▶ _Source text_:
________________________

Too often, however, ethics operate in the background rather than as an examined, foreground element in daily work. And that is a missed opportunity.

 

Ethics remind us of our connectedness and guide our better actions

When we apply an ethical lens to our thinking, decisions, and actions, we see how we are part of a larger system. We can understand that the choices we make affect others, and that others’ choices affect us. We recognize interdependency. We think about time differently. We have a different perspective on our obligations.

With ethics as a guide, we ask questions such as:

  • What is the right thing to do?
  • What is our responsibility to others?
  • How can we be of service?
  • What might be the effects of our decisions in the near and long term?
  • What is the greater good, and how can we support it?
  • How do we ensure that we are trustworthy in what we say and do?
  • How do we elicit everyone’s best contributions?
  • How do we invite all voices and encourage them to be heard?
  • In our words, actions, and commitments, how do we ensure that we do no harm?

________________________

Figure-understanding tasks:
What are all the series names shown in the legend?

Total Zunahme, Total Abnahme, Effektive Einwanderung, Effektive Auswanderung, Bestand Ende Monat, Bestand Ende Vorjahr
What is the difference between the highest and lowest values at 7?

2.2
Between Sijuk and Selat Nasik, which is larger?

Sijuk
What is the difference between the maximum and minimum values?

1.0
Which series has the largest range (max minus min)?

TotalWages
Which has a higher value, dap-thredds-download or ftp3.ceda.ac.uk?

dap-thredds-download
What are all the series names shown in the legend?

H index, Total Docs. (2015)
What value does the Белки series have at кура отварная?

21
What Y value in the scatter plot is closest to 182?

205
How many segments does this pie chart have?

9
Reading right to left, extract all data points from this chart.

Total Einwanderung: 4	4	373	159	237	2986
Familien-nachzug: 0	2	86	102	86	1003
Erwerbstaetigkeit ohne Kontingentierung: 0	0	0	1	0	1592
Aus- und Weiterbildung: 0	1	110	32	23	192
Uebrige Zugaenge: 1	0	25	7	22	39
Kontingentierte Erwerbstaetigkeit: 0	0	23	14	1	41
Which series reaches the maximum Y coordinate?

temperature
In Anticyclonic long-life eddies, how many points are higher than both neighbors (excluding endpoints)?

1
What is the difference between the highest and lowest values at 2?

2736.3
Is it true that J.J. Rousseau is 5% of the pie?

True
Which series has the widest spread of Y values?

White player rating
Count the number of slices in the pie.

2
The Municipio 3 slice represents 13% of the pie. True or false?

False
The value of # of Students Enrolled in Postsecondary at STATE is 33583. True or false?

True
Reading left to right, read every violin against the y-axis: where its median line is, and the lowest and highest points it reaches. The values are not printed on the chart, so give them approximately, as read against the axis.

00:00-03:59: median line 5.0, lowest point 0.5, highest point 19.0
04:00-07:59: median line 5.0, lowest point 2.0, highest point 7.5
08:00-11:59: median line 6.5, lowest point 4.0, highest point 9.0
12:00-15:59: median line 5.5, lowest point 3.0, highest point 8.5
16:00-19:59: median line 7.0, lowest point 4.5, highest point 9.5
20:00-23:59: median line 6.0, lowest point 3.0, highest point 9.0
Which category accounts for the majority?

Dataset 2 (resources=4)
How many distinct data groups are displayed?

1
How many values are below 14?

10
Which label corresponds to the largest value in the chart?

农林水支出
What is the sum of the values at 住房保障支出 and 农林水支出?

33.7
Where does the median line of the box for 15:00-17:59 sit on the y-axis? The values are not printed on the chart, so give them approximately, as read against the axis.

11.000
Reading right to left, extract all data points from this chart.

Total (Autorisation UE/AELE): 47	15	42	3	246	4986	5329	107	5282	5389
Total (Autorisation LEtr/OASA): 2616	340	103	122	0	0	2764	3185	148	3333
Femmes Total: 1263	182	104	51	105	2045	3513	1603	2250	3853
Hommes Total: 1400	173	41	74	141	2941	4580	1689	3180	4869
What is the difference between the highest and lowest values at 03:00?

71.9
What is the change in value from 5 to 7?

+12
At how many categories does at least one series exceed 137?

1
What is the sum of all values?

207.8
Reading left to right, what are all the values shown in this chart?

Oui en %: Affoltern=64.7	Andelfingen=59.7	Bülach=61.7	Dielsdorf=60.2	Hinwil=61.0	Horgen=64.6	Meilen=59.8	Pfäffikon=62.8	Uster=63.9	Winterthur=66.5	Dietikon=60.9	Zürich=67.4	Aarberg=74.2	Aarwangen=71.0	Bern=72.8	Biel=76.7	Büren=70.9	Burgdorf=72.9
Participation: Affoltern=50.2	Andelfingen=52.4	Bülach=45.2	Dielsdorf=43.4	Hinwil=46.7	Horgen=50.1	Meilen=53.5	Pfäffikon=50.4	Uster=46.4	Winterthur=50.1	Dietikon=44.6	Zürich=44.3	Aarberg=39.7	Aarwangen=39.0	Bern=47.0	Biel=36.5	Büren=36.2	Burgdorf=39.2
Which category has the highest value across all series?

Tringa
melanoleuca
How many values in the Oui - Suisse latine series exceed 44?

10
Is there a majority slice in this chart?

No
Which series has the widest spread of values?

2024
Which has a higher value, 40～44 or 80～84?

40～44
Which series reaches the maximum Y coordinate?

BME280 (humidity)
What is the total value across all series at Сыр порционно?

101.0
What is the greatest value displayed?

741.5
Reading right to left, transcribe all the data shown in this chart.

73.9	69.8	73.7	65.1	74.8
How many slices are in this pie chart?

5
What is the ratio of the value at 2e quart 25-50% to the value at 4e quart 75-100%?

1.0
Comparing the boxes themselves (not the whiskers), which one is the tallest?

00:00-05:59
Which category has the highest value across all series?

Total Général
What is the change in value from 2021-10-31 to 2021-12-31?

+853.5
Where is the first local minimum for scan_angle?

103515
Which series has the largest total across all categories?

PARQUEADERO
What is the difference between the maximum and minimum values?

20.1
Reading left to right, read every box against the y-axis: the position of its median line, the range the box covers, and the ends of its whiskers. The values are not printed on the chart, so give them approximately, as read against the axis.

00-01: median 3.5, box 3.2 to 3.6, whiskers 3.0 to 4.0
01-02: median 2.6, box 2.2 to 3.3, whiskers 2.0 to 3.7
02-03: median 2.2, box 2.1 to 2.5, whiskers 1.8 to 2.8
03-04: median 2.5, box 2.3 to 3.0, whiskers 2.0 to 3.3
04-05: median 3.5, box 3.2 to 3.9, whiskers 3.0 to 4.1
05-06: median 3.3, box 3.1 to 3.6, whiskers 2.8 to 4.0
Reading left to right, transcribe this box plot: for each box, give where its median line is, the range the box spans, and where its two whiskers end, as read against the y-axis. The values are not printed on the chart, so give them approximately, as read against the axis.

________________________

▶ _Study questions_:
1. In the ethics passage, where do ethics too often operate in daily work?
2. Write the next part of the ethics passage, starting after its last listed question.
The records have nothing to do with the text on ethics.

▶ _Set of answers_:
1. In the background rather than as an examined, foreground element.

2.
These are important questions. How we answer them says a lot about our reputation, and whether people will want to engage with us. As a practical matter, asking ethical questions can inform every level of daily organizational work:

  • What products and services we create, and for whom
  • Whom we partner with—up and down our supply chain, and as we forge collaborations
  • Whom we hire and promote
  • How we design and run meetings
  • How we manage and reward performance
  • Where we invest
  • How we make decisions
  • What we report to our shareholders and stakeholders
  • And more

Applying an ethical lens, and asking ethical questions, are not passive undertakings. Put active time and attention to them regularly—in groups and teams, and on your own.

 

Ethics help you to do better work with colleagues

Ethics draw strength from what the late moral philosopher Bernard Gert called “common morality”—a recognition that there are certain moral rules (such as “Do not deceive” and “Keep your promises”) that protect the interests of each person in a relationship, and that therefore become reasonable expectations we have of one another.4 When you and I keep our promises to each other, we can transact business together.

Ethics remind us that we do not exist alone, and that we each carry daily responsibility for the functional success of joint work. Organizational codes of conduct may provide guardrails, but it ultimately falls to the individual professional to decide to do the right thing on their own and with colleagues, over and over again, every day. For that reason, exemplary professionals attend to their ethical responsibilities actively, and help colleagues do the same. In addition, they develop skills in ethical decision-making and in navigating ethical challenges.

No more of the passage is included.